**Text passage:**

-- Opening Marker --

Ewandro Stenzowski (born September 27, 1984) is a Brazilian operatic tenor and veteran of the Brazilian Marine Corps. He appeared in concerts and leading tenor roles in South America and Europe.

Biography 
Ewandro Cruz Stenzowski was born in Curitiba, Brazil on September 27, 1984. In Brazil, he earned a Bachelor of Music degree in lyric singing from the Federal University of Rio de Janeiro. He received his Master of Music in opera performance and Solistenexamen in Germany, at the State University of Music and Performing Arts Stuttgart.

Career and education

Brazil
Stenzowski started his singing studies with mezzo-soprano  at the age of 14. In 1999, at age 15, he became the youngest student in the singing program of the School of Music and Fine Arts of Paraná as a student of Lázaro Wenger and Denise Sartori, and made his debut as a concert singer at II Festival Municipal da Canção Ecológica (FEMUCE) in Pinhais, Paraná. Three years later, in 2002, he received the encouragement award Prêmio Estímulo for young singers in the Bidu Sayão International Vocal Competition at only 17 years old. Jury member Luca Targetti, then casting director at La Scala, encouraged Stenzowski to go to Italy and attend masterclasses with Carlo Bergonzi.

In 2006 he performed in the Brazilian premiere of the Gilbert and Sullivan opera Trial by Jury. The same year he joined the Marine Corps of the Brazilian Navy. During his time in the Marine Corps, he continued to sing in competitions. In the following year he won the VIII. Villa-Lobos National Singing Contest (Concurso Nacional de Canto Villa-Lobos, 2007) in Vitória, and third place, best male voice, and the Radió MEC prize in the Francisco Mignone National Contest (Concurso Nacional Francisco Mignone, 2007). Starting in 2008 he became a student of Cilene Fadigas and Nelson Portella at Federal University of Rio de Janeiro, while still in the Navy.

In 2009, Stenzowski recorded Schumann's song cycle Dichterliebe for Rádio MEC. In 2010 he concluded his studies at University of Rio de Janeiro with a bachelor's degree, won the Carlos Gomes competition in Campinas and made his debut at the Theatro Municipal with Janáček's The Makropulos Affair and a concert version of Il Guarany by Antônio Carlos Gomes. Though his Navy service concluded in 2010, he appeared in concert with the Marine Corps Orchestra of Brazil in Theatro Municipal in May 2011.

-- Closing Marker --

**Instructions:**
- A) In the Stenzowski biography, which jury member urged him to go to Italy for masterclasses with Carlo Bergonzi?
- B) Carry on writing the Stenzowski biography from the point where it stops.
The records have nothing to do with the Stenzowski biography.

**Stored data entries:**
-- Opening Marker --

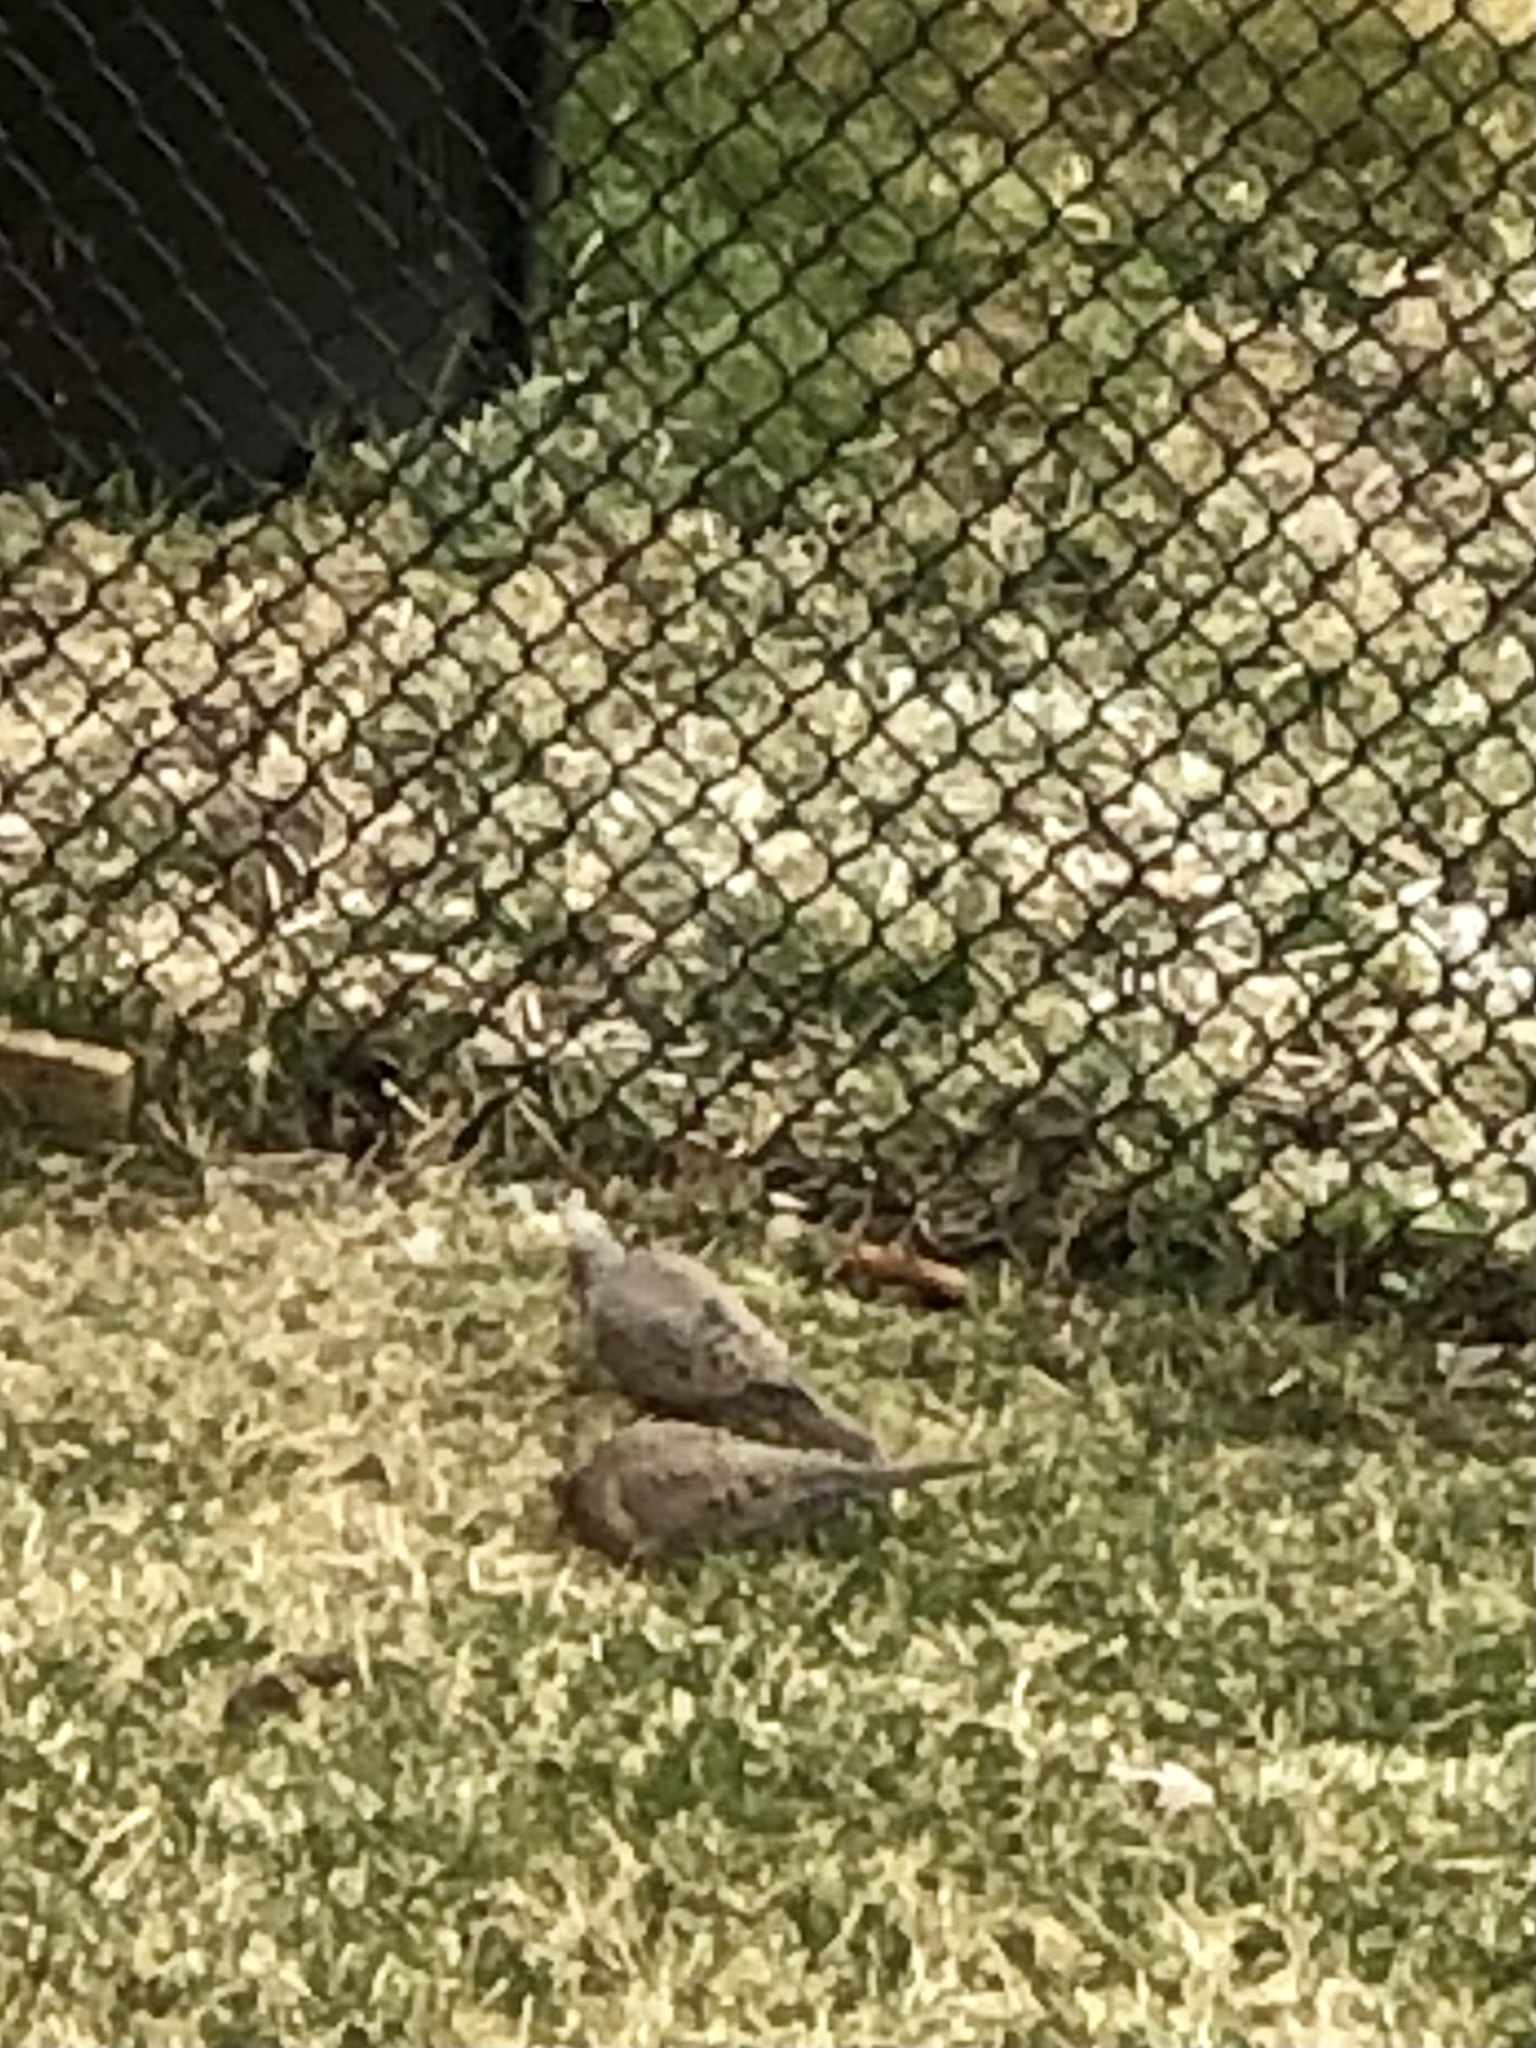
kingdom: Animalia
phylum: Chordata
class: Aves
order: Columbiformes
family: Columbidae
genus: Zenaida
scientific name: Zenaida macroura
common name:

-- Closing Marker --

**Answers by item:**
- A) Luca Targetti, then casting director at La Scala.

- B)
Europe
Also in 2011 he was a finalist in the international competition Klassik Mania held in Vienna and started studying for his Master of Music degree in Germany at the State University of Music and Performing Arts Stuttgart as a student of Ulrike Sonntag. He made his European operatic debut as Peter Quint in Brittens The Turn of The Screw in the Wilhelma-Theater in Stuttgart. In the 2012/2013 season, Stenzowski became a member of the International Opera Studio at the Staatsoper Stuttgart. Here he appeared as Hrazda in Janáček's Osud, and Flavio in Bellini's Norma.

In 2014, he appeared as Stewa Buryja in Janáček's Jenůfa and Nemorino in Donizetti's L'elisir d'amore at the Landestheater Detmold in North Rhine-Westphalia, before joining the Detmold opera ensemble. With this ensemble, he performed as the Second Priest in Mozart's Die Zauberflöte, Cassio in Verdi's Otello, Narraboth in Salome, Rodolfo in Puccini's La bohème, Alfred in Die Fledermaus by Johann Strauss, Aeghist in Elektra by Richard Strauss, Virginio in the world premiere of Sogno d'un mattino di primavera by , Kunz Vogelsang in Wagner's Die Meistersinger von Nürnberg, the Duke of Mantua in Verdi's Rigoletto, Erik in Wagner's Der fliegende Holländer, and Mario Cavaradossi in Puccini's Tosca. In 2018 he sang Erik in a production of Der fliegende Holländer in his Teatro Petruzzelli debut.

In addition to master classes with Carlo Bergonzi in Italy early in his education, Stenzowski attended master classes with Malcom Walker at Conservatoire de Paris, Shirley Close at Florida State University, Peter Berne and Chris Merritt in Germany, Graciela Araya in Chile,  in Brazil and Helen York at Manhattan School of Music.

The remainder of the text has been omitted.